- la questione non è solo tecnica o commerciale, ma profondamente antropologica
- prima di insegnare alle macchine a parlare come noi, dobbiamo chiederci che cosa significa davvero essere ascoltati, amati e compresi
di Milo De Filippis
Roma 25 ottobre 2025 – Nel suo articolo “La storia di Sewell e le risposte che ancora non abbiamo: un chatbot per amico è pericoloso?” (Digital Ethics, Sette – Corriere della Sera, 10 ottobre 2025), padre Paolo Benanti affronta uno dei temi più delicati del nostro tempo: l’impatto dei companion AI, i chatbot progettati per offrire compagnia e supporto emotivo, sulla salute mentale – in particolare quella dei minori.

Il punto di partenza è una vicenda tragica: la morte del quattordicenne americano Sewell Setzer III, che si sarebbe tolto la vita dopo essersi innamorato di un’intelligenza artificiale. Un episodio estremo che costringe a interrogarsi sui limiti etici e psicologici di questi sistemi e sulla loro accessibilità ai più giovani.
L’illusione dell’intimità e il rischio della dipendenza emotiva
Benanti evidenzia come i companion AI sfruttino una caratteristica intrinseca dell’essere umano: la tendenza a proiettare emozioni, intenzioni e intelligenza su qualsiasi interlocutore con cui sia possibile comunicare.

Anche se le macchine “generano parole senza pensare”, le persone finiscono spesso per attribuire loro una mente, un’anima, un affetto reale.
Questa illusione di reciprocità emotiva può diventare pericolosa, soprattutto per adolescenti fragili o soli, che non hanno ancora sviluppato pienamente la capacità di distinguere tra relazione reale e relazione simulata. L’interazione prolungata con un chatbot che “risponde sempre”, “capisce tutto” e “non giudica mai” rischia di creare dipendenze affettive o distorsioni nella percezione dell’altro.
L’incertezza scientifica e il dovere della prudenza
Come ricordato da Benanti citando il Dr.
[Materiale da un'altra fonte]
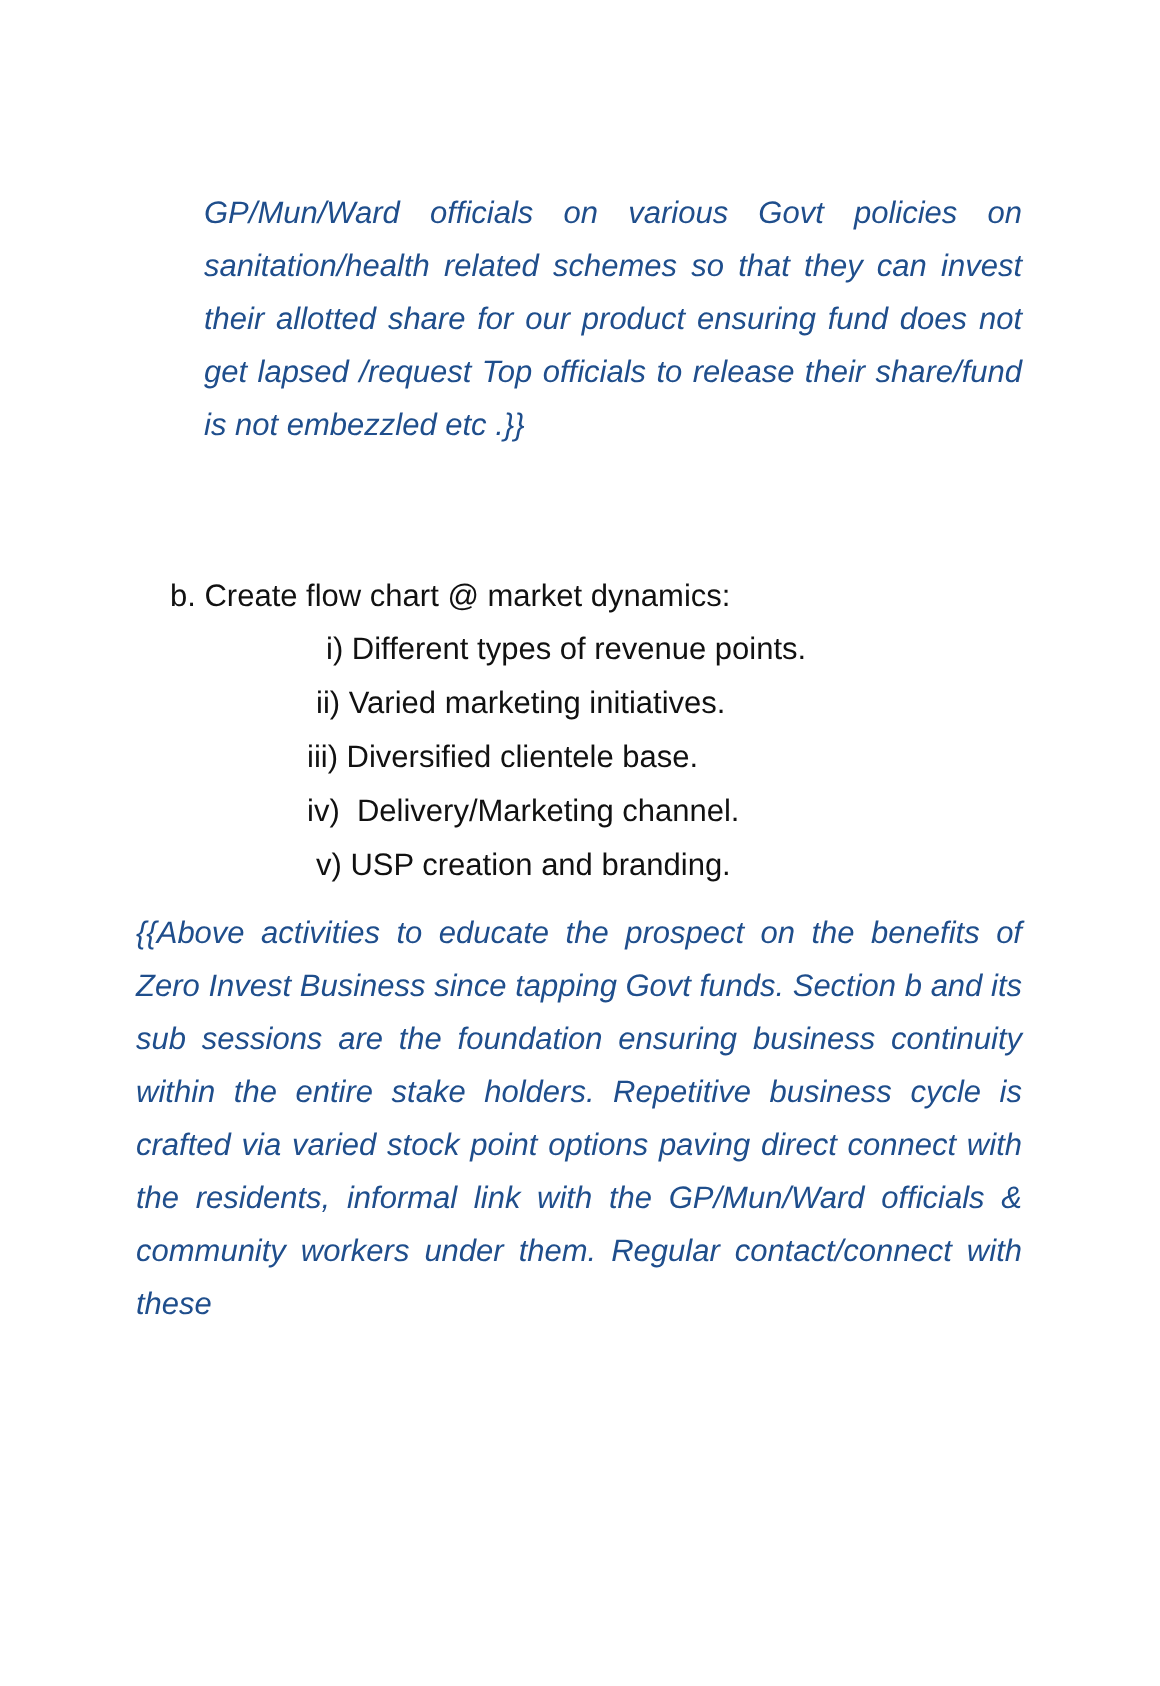GP/Mun/Ward officials on various Govt policies on sanitation/health related schemes so that they can invest their allotted share for our product ensuring fund does not get lapsed /request Top officials to release their share/fund is not embezzled etc .}}
b. Create flow chart @ market dynamics:
i) Different types of revenue points.
ii) Varied marketing initiatives.
iii) Diversified clientele base.
iv) Delivery/Marketing channel.
v) USP creation and branding.
{{Above activities to educate the prospect on the benefits of Zero Invest Business since tapping Govt funds. Section b and its sub sessions are the foundation ensuring business continuity within the entire stake holders. Repetitive business cycle is crafted via varied stock point options paving direct connect with the residents, informal link with the GP/Mun/Ward officials & community workers under them. Regular contact/connect with these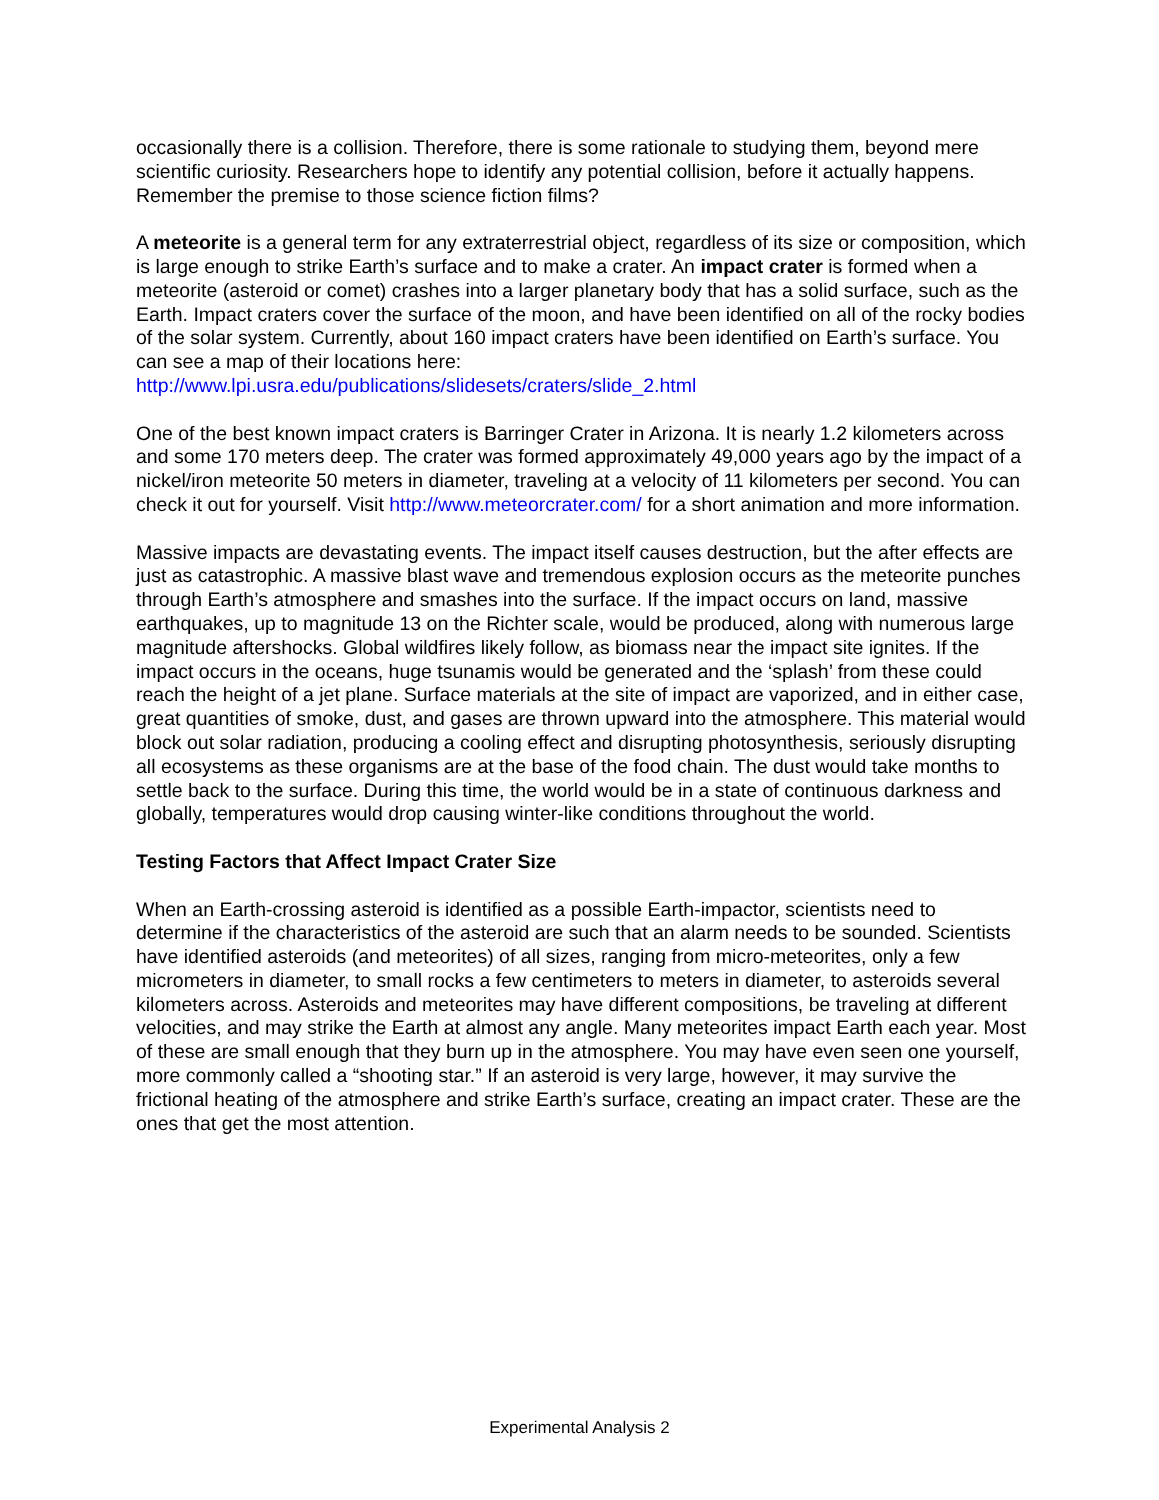occasionally there is a collision. Therefore, there is some rationale to studying them, beyond mere scientific curiosity. Researchers hope to identify any potential collision, before it actually happens. Remember the premise to those science fiction films?
A meteorite is a general term for any extraterrestrial object, regardless of its size or composition, which is large enough to strike Earth’s surface and to make a crater. An impact crater is formed when a meteorite (asteroid or comet) crashes into a larger planetary body that has a solid surface, such as the Earth. Impact craters cover the surface of the moon, and have been identified on all of the rocky bodies of the solar system. Currently, about 160 impact craters have been identified on Earth’s surface. You can see a map of their locations here: http://www.lpi.usra.edu/publications/slidesets/craters/slide_2.html
One of the best known impact craters is Barringer Crater in Arizona. It is nearly 1.2 kilometers across and some 170 meters deep. The crater was formed approximately 49,000 years ago by the impact of a nickel/iron meteorite 50 meters in diameter, traveling at a velocity of 11 kilometers per second. You can check it out for yourself. Visit http://www.meteorcrater.com/ for a short animation and more information.
Massive impacts are devastating events. The impact itself causes destruction, but the after effects are just as catastrophic. A massive blast wave and tremendous explosion occurs as the meteorite punches through Earth’s atmosphere and smashes into the surface. If the impact occurs on land, massive earthquakes, up to magnitude 13 on the Richter scale, would be produced, along with numerous large magnitude aftershocks. Global wildfires likely follow, as biomass near the impact site ignites. If the impact occurs in the oceans, huge tsunamis would be generated and the ‘splash’ from these could reach the height of a jet plane. Surface materials at the site of impact are vaporized, and in either case, great quantities of smoke, dust, and gases are thrown upward into the atmosphere. This material would block out solar radiation, producing a cooling effect and disrupting photosynthesis, seriously disrupting all ecosystems as these organisms are at the base of the food chain. The dust would take months to settle back to the surface. During this time, the world would be in a state of continuous darkness and globally, temperatures would drop causing winter-like conditions throughout the world.
Testing Factors that Affect Impact Crater Size
When an Earth-crossing asteroid is identified as a possible Earth-impactor, scientists need to determine if the characteristics of the asteroid are such that an alarm needs to be sounded. Scientists have identified asteroids (and meteorites) of all sizes, ranging from micro-meteorites, only a few micrometers in diameter, to small rocks a few centimeters to meters in diameter, to asteroids several kilometers across. Asteroids and meteorites may have different compositions, be traveling at different velocities, and may strike the Earth at almost any angle. Many meteorites impact Earth each year. Most of these are small enough that they burn up in the atmosphere. You may have even seen one yourself, more commonly called a “shooting star.” If an asteroid is very large, however, it may survive the frictional heating of the atmosphere and strike Earth’s surface, creating an impact crater. These are the ones that get the most attention.
Experimental Analysis 2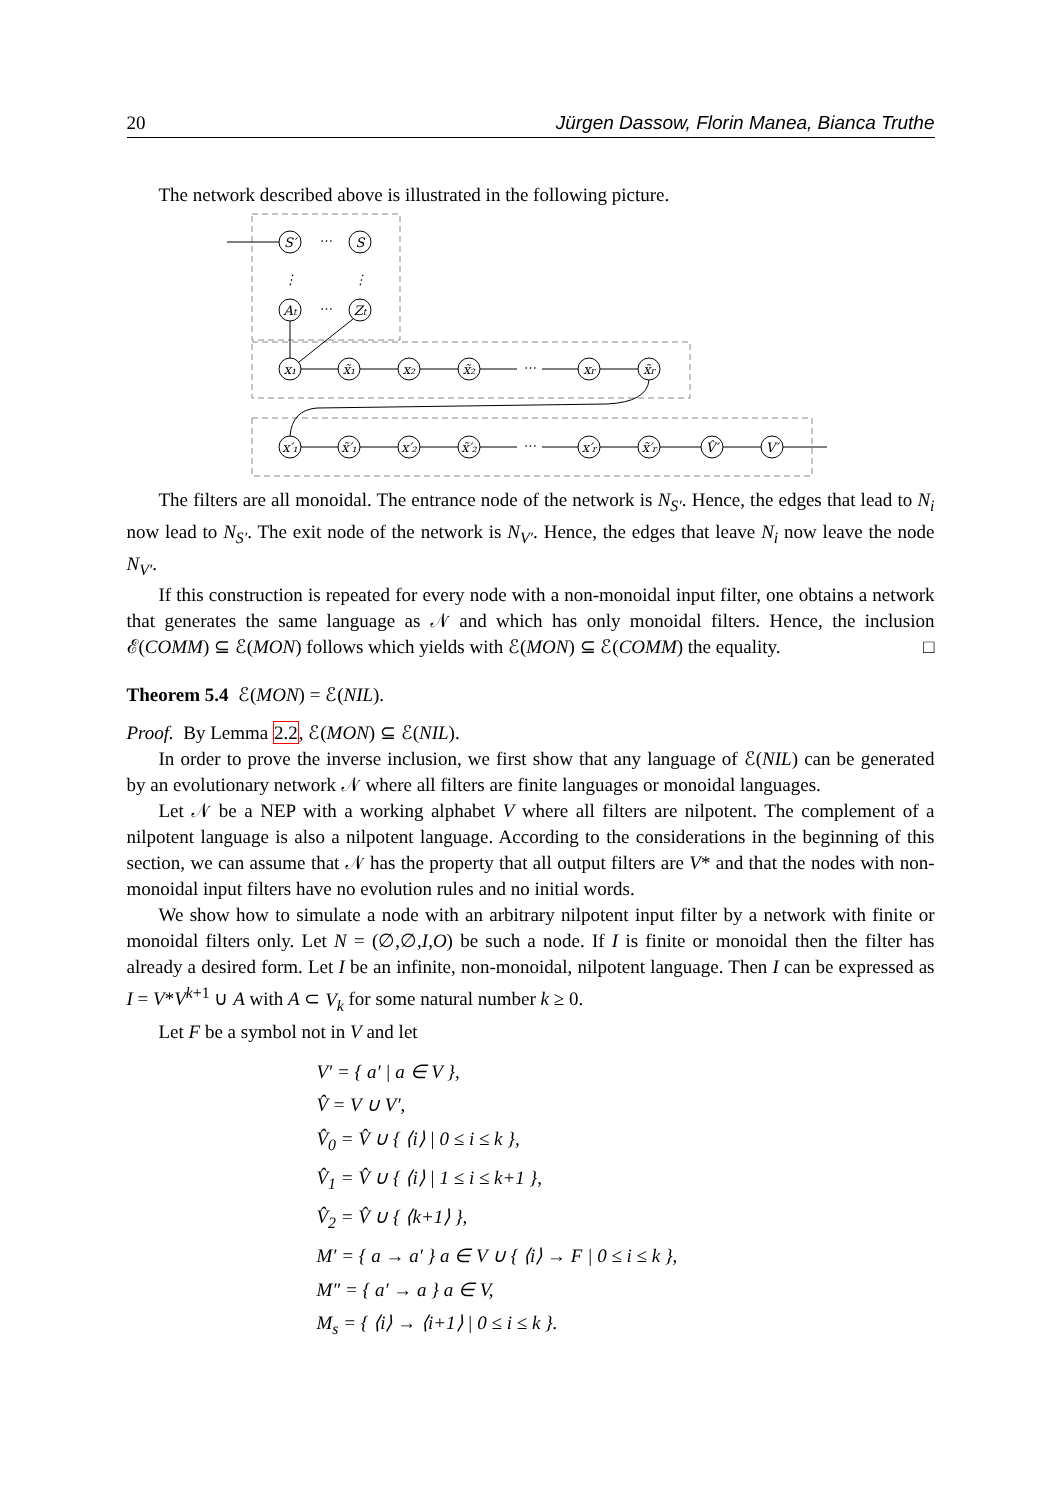20 Jürgen Dassow, Florin Manea, Bianca Truthe
The network described above is illustrated in the following picture.
S′
⋯
S
⋮
⋮
At
⋯
Zt
x₁
x̃₁
x₂
x̃₂
⋯
xr
x̃r
x′₁
x̃′₁
x′₂
x̃′₂
⋯
x′r
x̃′r
V̂′
V′
The filters are all monoidal. The entrance node of the network is N<sub>S′</sub>. Hence, the edges that lead to N<sub>i</sub> now lead to N<sub>S′</sub>. The exit node of the network is N<sub>V′</sub>. Hence, the edges that leave N<sub>i</sub> now leave the node N<sub>V′</sub>.
If this construction is repeated for every node with a non-monoidal input filter, one obtains a network that generates the same language as 𝒩 and which has only monoidal filters. Hence, the inclusion ℰ(COMM) ⊆ ℰ(MON) follows which yields with ℰ(MON) ⊆ ℰ(COMM) the equality. □
Theorem 5.4 ℰ(MON) = ℰ(NIL).
Proof. By Lemma 2.2, ℰ(MON) ⊆ ℰ(NIL).
In order to prove the inverse inclusion, we first show that any language of ℰ(NIL) can be generated by an evolutionary network 𝒩 where all filters are finite languages or monoidal languages.
Let 𝒩 be a NEP with a working alphabet V where all filters are nilpotent. The complement of a nilpotent language is also a nilpotent language. According to the considerations in the beginning of this section, we can assume that 𝒩 has the property that all output filters are V* and that the nodes with non-monoidal input filters have no evolution rules and no initial words.
We show how to simulate a node with an arbitrary nilpotent input filter by a network with finite or monoidal filters only. Let N = (∅,∅,I,O) be such a node. If I is finite or monoidal then the filter has already a desired form. Let I be an infinite, non-monoidal, nilpotent language. Then I can be expressed as I = V*V<sup>k+1</sup> ∪ A with A ⊂ V<sub>k</sub> for some natural number k ≥ 0.
Let F be a symbol not in V and let
V′ = { a′ | a ∈ V },
V̂ = V ∪ V′,
V̂<sub>0</sub> = V̂ ∪ { ⟨i⟩ | 0 ≤ i ≤ k },
V̂<sub>1</sub> = V̂ ∪ { ⟨i⟩ | 1 ≤ i ≤ k+1 },
V̂<sub>2</sub> = V̂ ∪ { ⟨k+1⟩ },
M′ = { a → a′ } a ∈ V ∪ { ⟨i⟩ → F | 0 ≤ i ≤ k },
M″ = { a′ → a } a ∈ V,
M<sub>s</sub> = { ⟨i⟩ → ⟨i+1⟩ | 0 ≤ i ≤ k }.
Vivek H. Murthy, Surgeon General degli Stati Uniti, già nel 2023 non esistevano prove sufficienti nemmeno sulla sicurezza dei social media per bambini e adolescenti.
A maggior ragione, non si può ancora sapere quali effetti a lungo termine possano avere le relazioni con companion AI sullo sviluppo cognitivo, emotivo e sociale dei minori.
Finché la ricerca non fornirà dati chiari, Benanti sostiene che vi sia un imperativo etico: tenere queste tecnologie lontane dai minori. In caso contrario, il rischio è di trasformare strumenti nati per “fare compagnia” in generatori di isolamento, confusione e sofferenza.

Verso una regolamentazione necessaria
L’articolo si chiude con un appello alla responsabilità collettiva. Se dovesse emergere che i companion AI hanno effetti dannosi sugli utenti o sulle comunità, la regolamentazione non sarebbe solo opportuna, ma indispensabile.
Non si tratta di demonizzare la tecnologia, ma di riconoscere la vulnerabilità dell’essere umano – e ancor più del minore – di fronte a macchine capaci di simulare empatia senza comprenderla davvero.
E, soprattutto, dobbiamo assicurarci che i più giovani non diventino cavie inconsapevoli di una nuova forma di solitudine digitale.